Eigentlich wollte ich andere Dinge schreiben.
Aber manchmal sind es die Dinge, die einem wieder auffallen, die wiederkommen, die den Plan völlig auf den Kopf stellen. So ist es auch heute passiert.
Im Juli 2006 ist meine Mutter gestorben – überraschend, für uns, und eigentlich doch nicht. Wir wussten, dass sie krank war. Wir wussten eigentlich nach einem Jahr voller Probleme, voller Angst, voller Ungewissheit und zwei nicht zielführenden Maßnahmen auch, was sie hatte. Alles schien auf dem Weg zu sein, auf dem Weg zur Besserung. Ich war damals sehr mit mir selbst beschäftigt, manches habe ich so gar nicht wahrgenommen.
Am gestrigen 06.06.2017 wäre sie 64 geworden. Es ist der zehnte von Mamas Geburtstagen gewesen, die wir ohne sie verbracht haben. Es ist – lange her. Unsere Leben sind weitergegangen: Das meines Vaters, mein eigenes, das meiner Schwester. So hätte sie es gewollt, so muss es sein. Gestern hatte ich vieles zu tun, vieles ging durcheinander, anderes war zu erledigen. Ich habe kurz daran gedacht, dass es Mamas Geburtstag war, es dann wieder vergessen.

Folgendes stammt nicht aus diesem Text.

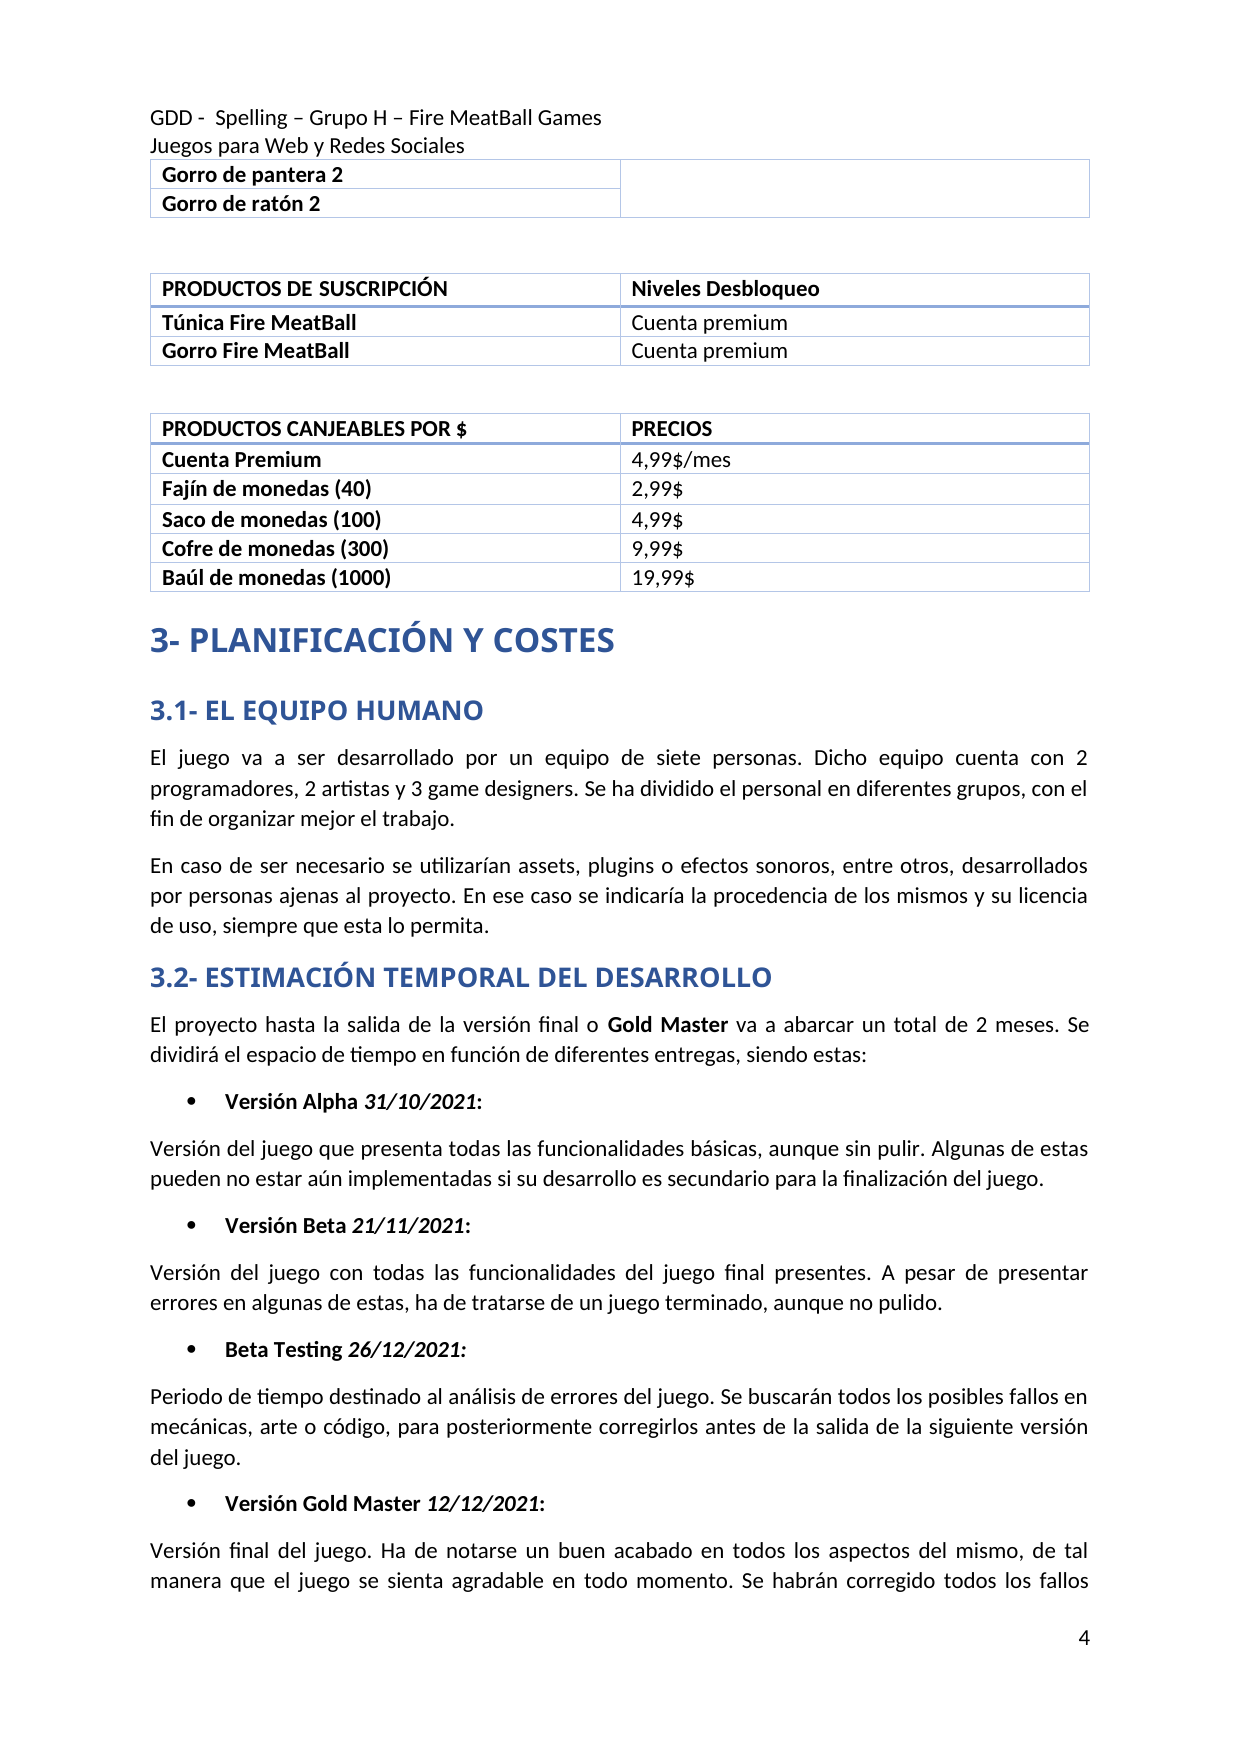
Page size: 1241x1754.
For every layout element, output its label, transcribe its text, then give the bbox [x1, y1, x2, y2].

Heute Morgen, auf der Fahrt zur Arbeit, kam es massiv. Ich musste irgendwie die Stille in meinem Auto füllen, aber es ging nicht: Radio, fröhliche Musik, alles Mist. Schließlich nahm ich meine traurige Musikliste. „Everyone Hurts“ von einer Formation aus Freunden von mir, dazu Moby mit „Why Does My Heart Feel So Bad“, Evanescence mit „My Immortal“, VNV Nation mit „Beloved“, Jon Secada mit der spanischen Version von „Just Another Day“, Simon and Garfunkel mit „Sounds Of Silence“ und Springsteen mit „Streets Of Philadelphia“. Vor allem die letzten beiden atmen die Erinnerung an meine Mutter, den Tod meiner Mutter, die Gemeinsamkeiten zwischen meiner Mutter und mir, die Dinge, die ich als in mir weiterlebendes Vermächtnis meiner Mutter empfinde. Simon and Garfunkel, auf die hat sie mich gebracht. „Streets Of Philadelphia“ habe ich an jenem Abend gehört, auf der Autobahn, im Radio, als meine Mutter starb. Etwa zu der Zeit, als sie starb. Ich bin damals heulend auf den Seitenstreifen gefahren, dabei wusste ich es noch gar nicht!
Es ist der zehnte Geburtstag meiner Mutter, den wir ohne sie verbringen. Ich habe es gestern nicht so gespürt, heute kommt es mit Macht. Aufheitern hilft nicht, also geht nur Ausheulen. Ich werde nicht fragen, ob das je aufhört. Das muss es nicht. Was wichtig ist, was mich geprägt hat, das fehlt. Das muss so. Auch wenn es wehtut und auch wenn es die Menschen um mich herum manchmal etwas schockiert oder betroffen macht, wie sehr mich das immer noch trifft. Es gibt keine intensiven, guten Emotionen ohne die Menschen dahinter – und es gibt keine einfache Weise, mit dem Verlust umzugehen, der damit einhergeht, wenn man sich so bindet. Was wäre das Leben ohne diese Bindung, diese Positivität und ohne diesen Verlust? Es wäre nicht mehr dasselbe. Und ich glaube, es wäre schlechter.